### Selected text:
///各位拿走的时候请注明博客地址
#ifndef OPENCVLinesDetector_HPP
#define OPENCVLinesDetector_HPP
#include "AbstractLinesDetector.hpp"
namespace doppia {
class OpenCvLinesDetector: public AbstractLinesDetector
{
public:
OpenCvLinesDetector();
OpenCvLinesDetector(const float input_image_threshold,
const float direction_resolution, const float origin_resolution,
const int detection_threshold);
~OpenCvLinesDetector();
void operator()(const source_view_t &src, lines_t &lines);
protected:
/// 0 to 255, input_image pixels below this value are considered as 0
const float input_image_threshold;
const float direction_resolution;
const float origin_resolution;
const int detection_threshold;
};
} // namespace doppia
#endif // OPENCVLinesDetector_HPP
////And cpp
#include "OpenCvLinesDetector.hpp"
#include <boost/gil/extension/opencv/ipl_image_wrapper.hpp>
#include <opencv2/imgproc/imgproc.hpp>
#include <opencv2/highgui/highgui.hpp>
#include <vector>
#include <stdexcept>
namespace doppia {
using namespace std;
OpenCvLinesDetector::OpenCvLinesDetector()

### Dataset records:
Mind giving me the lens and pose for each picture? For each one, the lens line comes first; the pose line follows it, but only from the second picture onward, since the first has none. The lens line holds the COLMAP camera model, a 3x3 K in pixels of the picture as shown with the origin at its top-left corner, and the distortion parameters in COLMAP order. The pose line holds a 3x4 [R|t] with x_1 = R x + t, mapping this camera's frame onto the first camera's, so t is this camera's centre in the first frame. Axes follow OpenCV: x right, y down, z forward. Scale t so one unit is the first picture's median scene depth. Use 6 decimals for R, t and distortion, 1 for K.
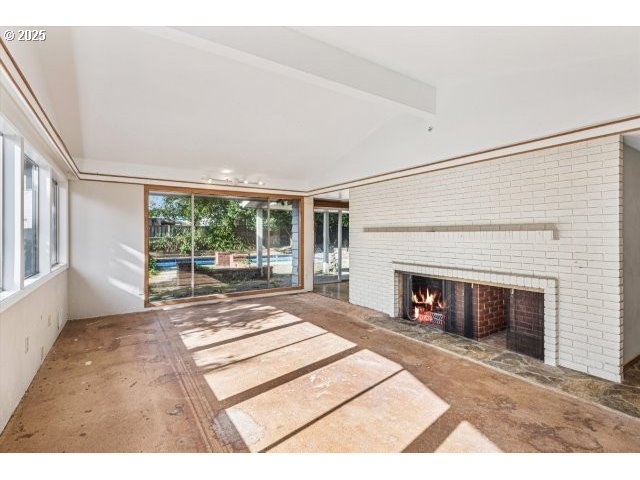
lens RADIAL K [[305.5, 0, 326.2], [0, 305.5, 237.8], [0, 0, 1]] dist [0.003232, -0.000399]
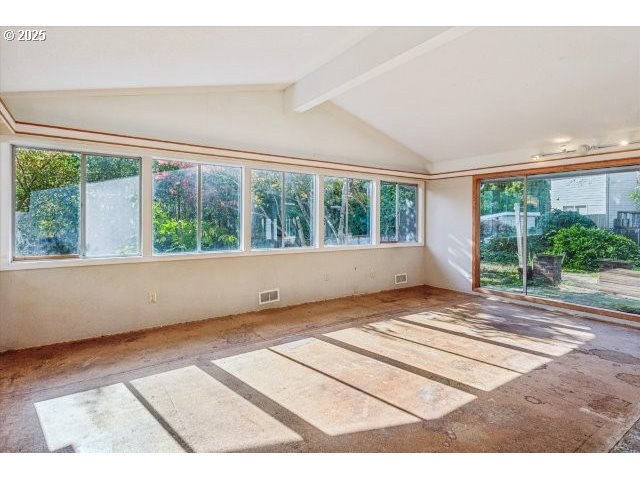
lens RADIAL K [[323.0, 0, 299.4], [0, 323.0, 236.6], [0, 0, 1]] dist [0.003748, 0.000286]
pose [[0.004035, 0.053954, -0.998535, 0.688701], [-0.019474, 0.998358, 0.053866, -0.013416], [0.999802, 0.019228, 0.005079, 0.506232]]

--

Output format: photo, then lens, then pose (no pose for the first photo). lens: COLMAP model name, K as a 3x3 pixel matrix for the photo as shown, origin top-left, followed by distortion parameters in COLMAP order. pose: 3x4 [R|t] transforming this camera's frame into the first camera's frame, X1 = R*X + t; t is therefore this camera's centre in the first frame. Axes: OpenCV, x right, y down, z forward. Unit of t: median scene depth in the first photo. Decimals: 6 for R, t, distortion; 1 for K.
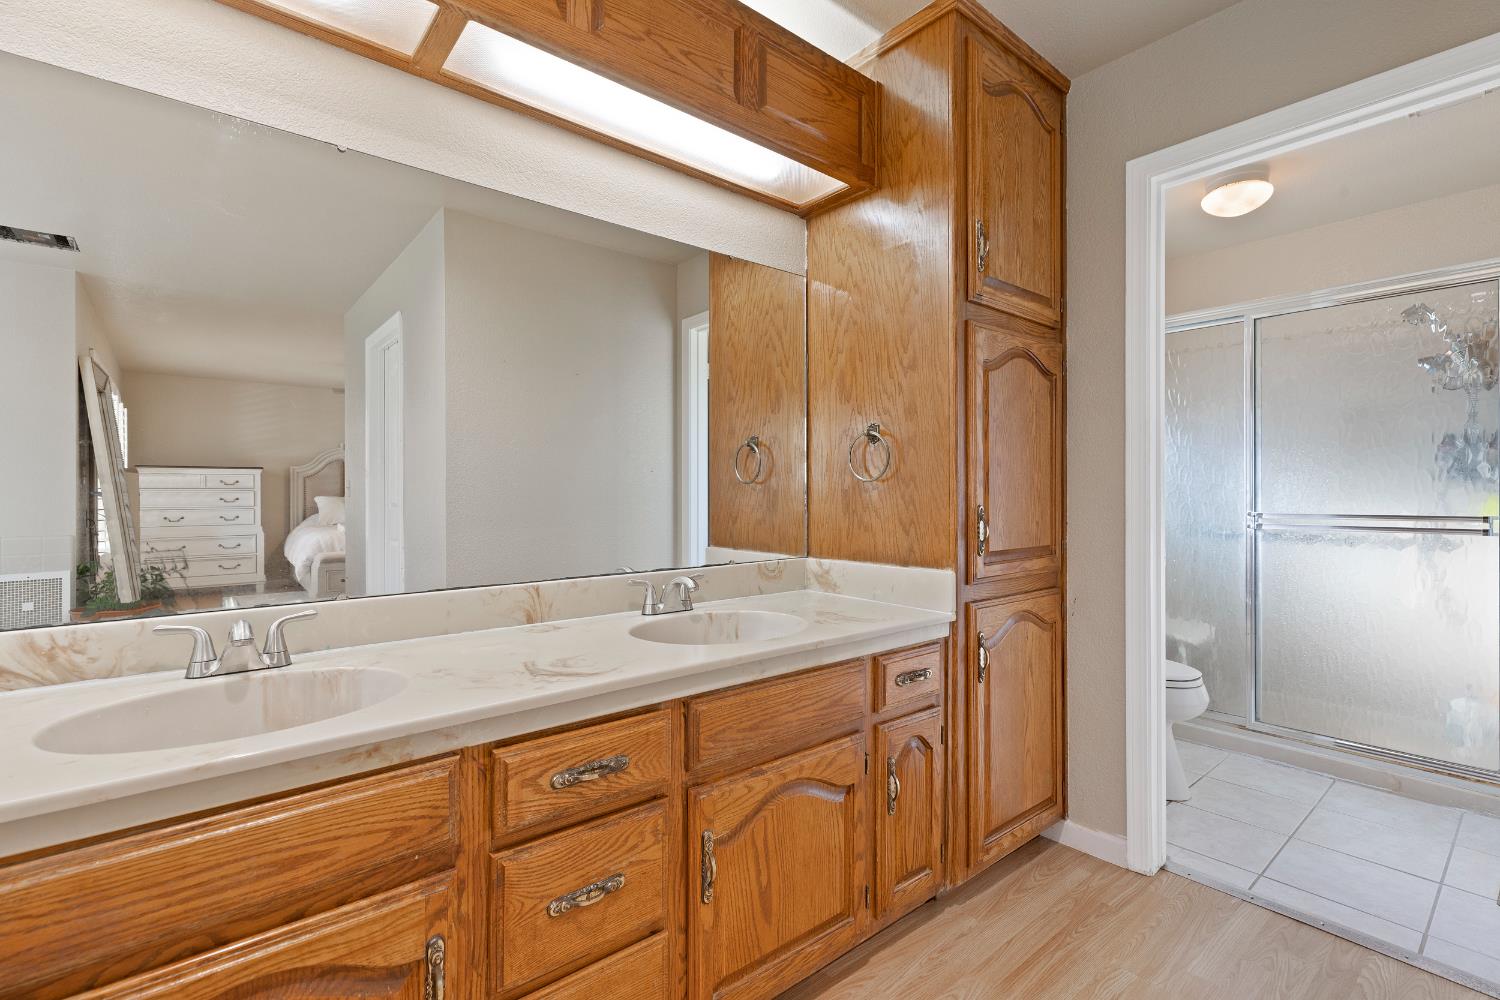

### Work to be completed:
Reproduce the OpenCV lines detector code starting at "#include <boost/gil/extension/opencv/ipl_image_wrapper.hpp>" and ending at "OpenCvLinesDetector::OpenCvLinesDetector()".

### Output for this exercise:
#include <boost/gil/extension/opencv/ipl_image_wrapper.hpp>
#include <opencv2/imgproc/imgproc.hpp>
#include <opencv2/highgui/highgui.hpp>
#include <vector>
#include <stdexcept>
namespace doppia {
using namespace std;
OpenCvLinesDetector::OpenCvLinesDetector()